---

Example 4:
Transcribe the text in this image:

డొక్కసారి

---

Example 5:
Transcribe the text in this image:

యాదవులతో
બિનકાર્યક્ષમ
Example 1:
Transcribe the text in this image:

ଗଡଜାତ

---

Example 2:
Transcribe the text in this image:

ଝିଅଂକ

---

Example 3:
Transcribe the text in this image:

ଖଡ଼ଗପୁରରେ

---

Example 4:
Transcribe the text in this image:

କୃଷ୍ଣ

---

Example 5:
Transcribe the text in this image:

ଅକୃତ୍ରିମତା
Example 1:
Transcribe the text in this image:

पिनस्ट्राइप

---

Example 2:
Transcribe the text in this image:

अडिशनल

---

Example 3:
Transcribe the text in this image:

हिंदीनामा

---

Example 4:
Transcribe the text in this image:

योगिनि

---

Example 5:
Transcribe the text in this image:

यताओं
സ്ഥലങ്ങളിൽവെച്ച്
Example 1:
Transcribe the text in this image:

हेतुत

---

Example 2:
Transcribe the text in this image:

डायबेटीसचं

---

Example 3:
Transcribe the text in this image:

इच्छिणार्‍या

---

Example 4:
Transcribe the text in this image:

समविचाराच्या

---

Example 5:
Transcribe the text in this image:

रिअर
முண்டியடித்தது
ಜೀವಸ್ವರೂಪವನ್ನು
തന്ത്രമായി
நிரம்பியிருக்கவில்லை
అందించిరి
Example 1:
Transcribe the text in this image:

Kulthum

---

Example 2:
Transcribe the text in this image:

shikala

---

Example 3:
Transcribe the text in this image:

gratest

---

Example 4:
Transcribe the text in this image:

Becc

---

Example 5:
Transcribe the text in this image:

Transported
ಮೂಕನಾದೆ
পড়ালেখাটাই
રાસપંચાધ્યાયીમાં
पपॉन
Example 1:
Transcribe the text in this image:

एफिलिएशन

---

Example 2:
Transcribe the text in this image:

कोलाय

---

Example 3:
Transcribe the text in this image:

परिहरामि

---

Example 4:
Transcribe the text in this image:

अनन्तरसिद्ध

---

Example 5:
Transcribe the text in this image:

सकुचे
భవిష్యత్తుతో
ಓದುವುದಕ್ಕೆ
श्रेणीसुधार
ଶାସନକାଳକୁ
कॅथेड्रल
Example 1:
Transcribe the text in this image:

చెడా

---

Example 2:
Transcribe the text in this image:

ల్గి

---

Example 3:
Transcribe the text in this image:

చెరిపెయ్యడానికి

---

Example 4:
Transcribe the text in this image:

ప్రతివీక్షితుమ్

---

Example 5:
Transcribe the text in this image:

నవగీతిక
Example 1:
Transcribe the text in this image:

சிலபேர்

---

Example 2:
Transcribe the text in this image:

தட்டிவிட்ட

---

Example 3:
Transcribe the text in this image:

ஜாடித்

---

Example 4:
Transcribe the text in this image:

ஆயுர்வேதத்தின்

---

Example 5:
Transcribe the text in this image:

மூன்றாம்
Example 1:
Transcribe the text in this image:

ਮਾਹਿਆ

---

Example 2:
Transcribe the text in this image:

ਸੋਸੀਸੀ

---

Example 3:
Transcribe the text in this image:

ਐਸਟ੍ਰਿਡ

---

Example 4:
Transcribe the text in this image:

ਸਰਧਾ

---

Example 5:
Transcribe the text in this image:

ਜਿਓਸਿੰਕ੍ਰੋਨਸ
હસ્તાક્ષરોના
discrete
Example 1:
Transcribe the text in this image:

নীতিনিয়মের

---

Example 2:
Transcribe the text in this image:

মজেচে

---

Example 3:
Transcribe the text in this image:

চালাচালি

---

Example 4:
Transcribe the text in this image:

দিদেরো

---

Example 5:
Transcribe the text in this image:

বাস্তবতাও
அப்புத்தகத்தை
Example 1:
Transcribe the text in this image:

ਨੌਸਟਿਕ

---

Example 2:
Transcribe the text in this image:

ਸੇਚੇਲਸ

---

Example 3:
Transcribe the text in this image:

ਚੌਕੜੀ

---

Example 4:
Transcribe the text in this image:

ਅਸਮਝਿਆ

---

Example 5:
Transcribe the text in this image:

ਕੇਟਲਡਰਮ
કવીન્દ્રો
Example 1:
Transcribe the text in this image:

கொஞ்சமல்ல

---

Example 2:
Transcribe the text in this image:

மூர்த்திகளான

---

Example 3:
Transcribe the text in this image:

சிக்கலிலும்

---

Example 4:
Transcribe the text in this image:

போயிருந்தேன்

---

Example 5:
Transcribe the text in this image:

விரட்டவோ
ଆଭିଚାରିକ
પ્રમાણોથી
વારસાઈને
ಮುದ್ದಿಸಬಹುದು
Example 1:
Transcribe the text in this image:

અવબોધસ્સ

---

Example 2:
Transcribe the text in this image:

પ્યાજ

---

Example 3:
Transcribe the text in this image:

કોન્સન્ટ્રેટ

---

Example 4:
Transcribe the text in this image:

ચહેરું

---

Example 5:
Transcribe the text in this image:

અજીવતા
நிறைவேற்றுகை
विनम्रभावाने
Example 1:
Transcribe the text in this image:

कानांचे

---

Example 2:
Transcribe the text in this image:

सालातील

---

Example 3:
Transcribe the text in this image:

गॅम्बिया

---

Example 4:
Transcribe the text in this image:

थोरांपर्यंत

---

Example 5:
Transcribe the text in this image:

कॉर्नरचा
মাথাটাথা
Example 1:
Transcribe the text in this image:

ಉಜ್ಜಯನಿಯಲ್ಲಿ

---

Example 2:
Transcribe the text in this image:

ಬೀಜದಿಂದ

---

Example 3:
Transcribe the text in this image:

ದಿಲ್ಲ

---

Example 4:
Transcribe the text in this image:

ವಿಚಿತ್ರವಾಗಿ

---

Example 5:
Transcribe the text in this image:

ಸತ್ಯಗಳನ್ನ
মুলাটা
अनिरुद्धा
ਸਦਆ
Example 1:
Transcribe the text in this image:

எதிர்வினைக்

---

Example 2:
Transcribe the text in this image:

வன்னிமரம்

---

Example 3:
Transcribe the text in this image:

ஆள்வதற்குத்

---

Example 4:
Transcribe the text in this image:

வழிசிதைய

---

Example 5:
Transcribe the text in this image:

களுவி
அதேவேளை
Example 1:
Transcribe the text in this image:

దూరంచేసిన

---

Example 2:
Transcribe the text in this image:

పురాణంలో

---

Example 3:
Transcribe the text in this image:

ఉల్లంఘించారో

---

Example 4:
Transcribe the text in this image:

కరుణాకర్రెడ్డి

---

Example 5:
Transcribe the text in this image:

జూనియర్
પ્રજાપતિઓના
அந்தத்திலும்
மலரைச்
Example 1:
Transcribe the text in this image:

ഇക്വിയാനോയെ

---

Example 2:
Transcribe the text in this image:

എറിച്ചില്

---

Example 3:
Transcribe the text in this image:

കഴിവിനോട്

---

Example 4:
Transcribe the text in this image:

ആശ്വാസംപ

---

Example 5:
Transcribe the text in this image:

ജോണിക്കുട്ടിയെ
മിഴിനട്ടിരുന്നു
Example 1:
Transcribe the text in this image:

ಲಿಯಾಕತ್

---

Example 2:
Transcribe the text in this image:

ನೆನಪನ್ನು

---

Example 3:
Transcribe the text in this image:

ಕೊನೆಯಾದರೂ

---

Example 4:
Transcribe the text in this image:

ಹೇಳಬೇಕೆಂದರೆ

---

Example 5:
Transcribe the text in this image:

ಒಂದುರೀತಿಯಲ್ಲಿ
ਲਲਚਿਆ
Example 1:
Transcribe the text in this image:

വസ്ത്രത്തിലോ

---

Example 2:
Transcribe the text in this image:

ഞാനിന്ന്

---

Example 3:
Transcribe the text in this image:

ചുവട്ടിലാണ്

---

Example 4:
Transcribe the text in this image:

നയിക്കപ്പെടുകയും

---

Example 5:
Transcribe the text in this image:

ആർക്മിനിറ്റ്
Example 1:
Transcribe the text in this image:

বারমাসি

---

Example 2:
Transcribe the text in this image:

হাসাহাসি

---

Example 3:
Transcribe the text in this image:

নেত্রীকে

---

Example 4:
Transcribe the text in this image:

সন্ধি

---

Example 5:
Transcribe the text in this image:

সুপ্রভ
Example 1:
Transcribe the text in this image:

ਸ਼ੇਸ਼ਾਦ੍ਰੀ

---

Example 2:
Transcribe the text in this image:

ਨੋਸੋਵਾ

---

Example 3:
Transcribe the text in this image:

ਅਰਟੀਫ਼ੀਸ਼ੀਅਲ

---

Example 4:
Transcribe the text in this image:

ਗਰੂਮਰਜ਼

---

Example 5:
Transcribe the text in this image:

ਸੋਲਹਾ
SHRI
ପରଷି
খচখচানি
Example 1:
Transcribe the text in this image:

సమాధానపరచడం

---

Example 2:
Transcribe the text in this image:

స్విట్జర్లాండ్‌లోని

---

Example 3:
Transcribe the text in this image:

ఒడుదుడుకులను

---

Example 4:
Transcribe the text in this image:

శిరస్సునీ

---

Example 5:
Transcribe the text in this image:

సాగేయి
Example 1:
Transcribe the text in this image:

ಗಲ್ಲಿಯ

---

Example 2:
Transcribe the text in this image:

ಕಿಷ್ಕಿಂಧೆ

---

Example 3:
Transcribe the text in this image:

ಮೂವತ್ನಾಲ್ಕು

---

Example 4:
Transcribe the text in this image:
____
* WHAT IS NEEDED
Update the listing from its first line through the line containing "पिनस्ट्राइप" by putting "Write out" wherever "Transcribe" appears, with everything else unchanged. Return only those lines.

* RESULT OF THE EXERCISE
---

Example 4:
Write out the text in this image:

డొక్కసారి

---

Example 5:
Write out the text in this image:

యాదవులతో
બિનકાર્યક્ષમ
Example 1:
Write out the text in this image:

ଗଡଜାତ

---

Example 2:
Write out the text in this image:

ଝିଅଂକ

---

Example 3:
Write out the text in this image:

ଖଡ଼ଗପୁରରେ

---

Example 4:
Write out the text in this image:

କୃଷ୍ଣ

---

Example 5:
Write out the text in this image:

ଅକୃତ୍ରିମତା
Example 1:
Write out the text in this image:

पिनस्ट्राइप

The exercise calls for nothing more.